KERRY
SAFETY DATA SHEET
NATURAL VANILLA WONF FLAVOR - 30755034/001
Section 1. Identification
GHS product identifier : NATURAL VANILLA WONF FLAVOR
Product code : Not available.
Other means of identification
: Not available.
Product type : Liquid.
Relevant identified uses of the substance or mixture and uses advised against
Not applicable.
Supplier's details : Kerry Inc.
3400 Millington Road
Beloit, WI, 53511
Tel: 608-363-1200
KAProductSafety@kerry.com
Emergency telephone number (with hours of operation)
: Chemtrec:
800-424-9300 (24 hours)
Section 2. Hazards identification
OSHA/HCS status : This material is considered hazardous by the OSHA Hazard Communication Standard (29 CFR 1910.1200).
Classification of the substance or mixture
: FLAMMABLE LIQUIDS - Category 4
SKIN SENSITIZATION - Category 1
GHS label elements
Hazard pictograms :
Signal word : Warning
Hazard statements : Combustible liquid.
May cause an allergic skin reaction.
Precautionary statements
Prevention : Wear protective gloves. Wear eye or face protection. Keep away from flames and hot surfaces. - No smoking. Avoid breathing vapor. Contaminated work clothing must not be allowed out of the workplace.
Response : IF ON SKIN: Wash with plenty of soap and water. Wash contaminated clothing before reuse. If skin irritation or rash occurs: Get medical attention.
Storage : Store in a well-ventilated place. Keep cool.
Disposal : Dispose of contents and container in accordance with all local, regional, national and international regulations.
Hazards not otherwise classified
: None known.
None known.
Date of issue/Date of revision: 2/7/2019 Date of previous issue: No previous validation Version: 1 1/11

• What is expected:
Looking over the entries above, how many lines contain the string "Section"? State the number and nothing else.

• Task answer:
2